Re: Concurrency in an RDB

From: David <davidbl_at_iinet.net.au>
Date: 15 Dec 2006 17:36:39 -0800
Message-ID: <1166232999.680303.197770_at_t46g2000cwa.googlegroups.com>


Sampo Syreeni wrote:
> On 2006-12-15, David wrote:
>
> > By contrast I claim that mutative work, by its very nature is not
> > "algorithmic" (CPU intensive) and therefore, as long as I/O or network
> > latency can be avoided, it is possible for a computer to easily
> > generate enough data changes to saturate the writing to disk.
>
> If the only limiting factor for the length of read-write dependencies in
> transactions is CPU capacity, so that disk, network, memory and other
> latencies can be ignored, and the loading isn't heavy enough to require
> parallelization for CPU capacity, then this follows. I just can't
> imagine a well-designed database application where this would be the
> case -- in a fully normalized database all data are maximally
> independent of each other, so you won't be changing one value solely
> based on another.

In a fully normalized database surely it makes it more not less likely for mutative transactions to be simple and fine-grained. Do I misunderstand you?

> The only viable update transaction remaining after
> that is of the fine-grained spoolable kind. But where are all of these
> constraints going to be satisfied simultaneously? Not in any OLTP
> environment I've ever heard of.

I agree that a (lack of) strong integrity constraints is a critical assumption that I make. As it turns out, Operational Transform also implies relatively weak integrity constraints.

In a fashion, my question really is this: Is it reasonable in a large class of RM applications to have weak enough integrity constaints such that mutative work can be done with minimal CPU load?
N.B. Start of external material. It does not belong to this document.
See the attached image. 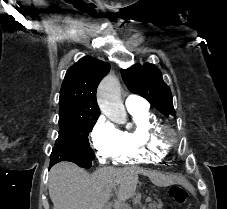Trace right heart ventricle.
<instances>
[{"instance_id":"e07e8e85","label":"right heart ventricle","mask_w":227,"mask_h":209,"mask_svg":"<svg viewBox=\"0 0 227 209\" xmlns=\"http://www.w3.org/2000/svg\"><path fill=\"white\" fill-rule=\"evenodd\" d=\"M131 125L121 132L120 144L112 157L115 165H136L163 160L168 150L153 142L150 131L160 121L148 108H127Z\"/></svg>"}]
</instances>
Here is a non-relational example showing that strong integrity constraints can be lousy. Imagine a DB that stores source code, and there is an integrity constraint that the source must all compile successfully. This will make mutative transactions *very* expensive - so don't expect a high transaction throughput. Furthermore this integrity constraint hurts concurrency because every mutative transaction will need to lock the entire source as it performs a build.  Worse still, with strict 2PL many transactions will dead-lock.

With more relaxed integrity constraints you get to the point that mutative transactions can be very fast. In fact, so fast that a complex locking system reduces performance.

> In OLAP environments we can have something similar. But then we have
> update strategies available that are even better than yours. For
> example, take a look at Stonebraker et al's C-store, or the various bulk
> materialized view maintenance algorithms out there. The basic idea is to
> separate long running reads to a second copy, partition write
> transactions into sufficiently many mutually disjoint working sets (easy
> when they're guaranteed to be single row upserts, which are a prominent
> example of the kind of fine-grained spoolable transaction you're
> probably conceptualizing this with), serialize the transactions within
> each set, run them without locking, then parallel sort the resulting
> updates in physical order, merge sweep them in batch to the read
> partitions, and finally atomically swap the updated versions into use.
>
> Unfortunately the only reason such strategies work is because the very
> first OLTP database in the chain was able to handle the general case, so
> that the bulk of the serialization work is already done.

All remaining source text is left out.